例如= sc.parallelize([(0,u'D'),(0,u'D'),(1,u'E'),(2,U 'F')])example.groupByKey()。收集()
#给出[(0,< pyspark.resultiterable.ResultIterable对象......]。example.groupByKey()图(波长X:(X [0],列表(x [1])))。收集()
#给出[(0,[u'D',u'D']),(1,[u'E']),(2,[u'F'])]
I am trying to figure out why my groupByKey is returning the following:
[(0, <pyspark.resultiterable.ResultIterable object at 0x7fc659e0a210>), (1, <pyspark.resultiterable.ResultIterable object at 0x7fc659e0a4d0>), (2, <pyspark.resultiterable.ResultIterable object at 0x7fc659e0a390>), (3, <pyspark.resultiterable.ResultIterable object at 0x7fc659e0a290>), (4, <pyspark.resultiterable.ResultIterable object at 0x7fc659e0a450>), (5, <pyspark.resultiterable.ResultIterable object at 0x7fc659e0a350>), (6, <pyspark.resultiterable.ResultIterable object at 0x7fc659e0a1d0>), (7, <pyspark.resultiterable.ResultIterable object at 0x7fc659e0a490>), (8, <pyspark.resultiterable.ResultIterable object at 0x7fc659e0a050>), (9, <pyspark.resultiterable.ResultIterable object at 0x7fc659e0a650>)]

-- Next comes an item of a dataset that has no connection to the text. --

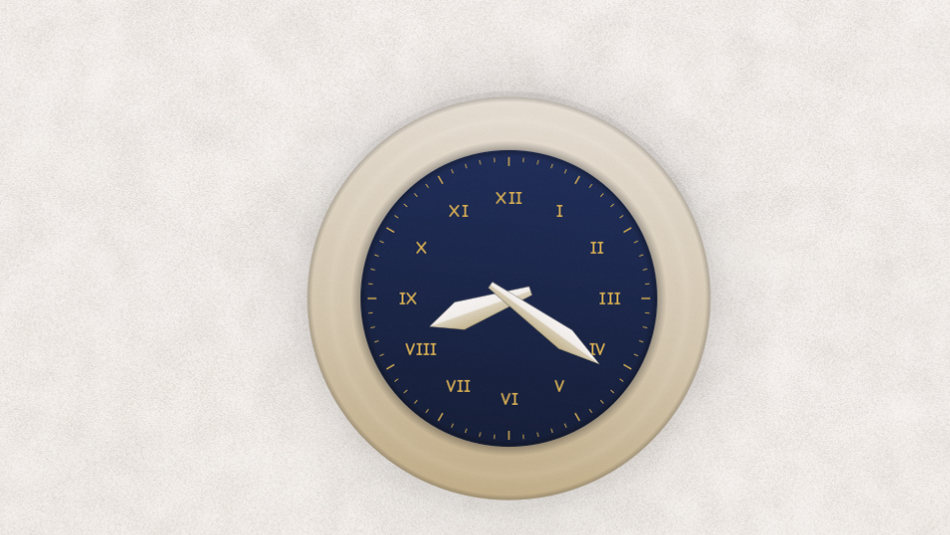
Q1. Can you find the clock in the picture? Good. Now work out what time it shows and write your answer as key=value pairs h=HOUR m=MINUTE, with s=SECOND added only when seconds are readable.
h=8 m=21
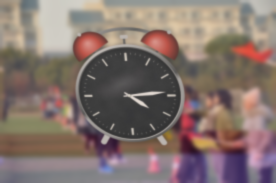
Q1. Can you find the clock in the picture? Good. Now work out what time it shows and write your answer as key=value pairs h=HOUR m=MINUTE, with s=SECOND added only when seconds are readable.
h=4 m=14
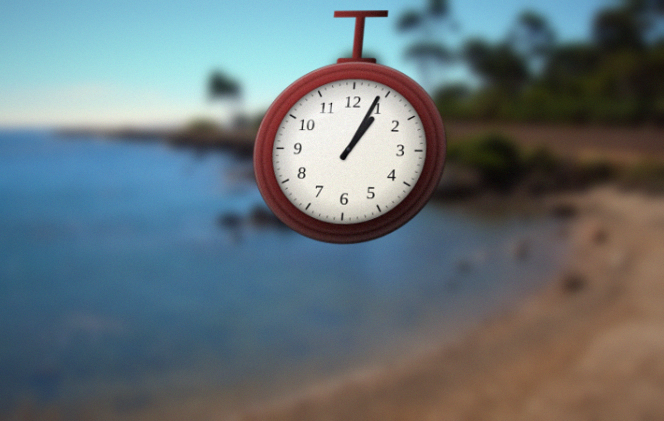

I have flatMapped values that look like this:
[(0, u'D'), (0, u'D'), (0, u'D'), (0, u'D'), (0, u'D'), (0, u'D'), (0, u'D'), (0, u'D'), (0, u'D'), (0, u'D')]
I'm doing just a simple:
groupRDD = columnRDD.groupByKey()
解决方案
What you're getting back is an object which allows you to iterate over the results. You can turn the results of groupByKey into a list by calling list() on the values, e.g.
example = sc.parallelize([(0, u'D'), (0, u'D'), (1, u'E'), (2, u'F')])
example.groupByKey().collect()
# Gives [(0, <pyspark.resultiterable.ResultIterable object ......]
example.groupByKey().map(lambda x : (x[0], list(x[1]))).collect()
# Gives [(0, [u'D', u'D']), (1, [u'E']), (2, [u'F'])]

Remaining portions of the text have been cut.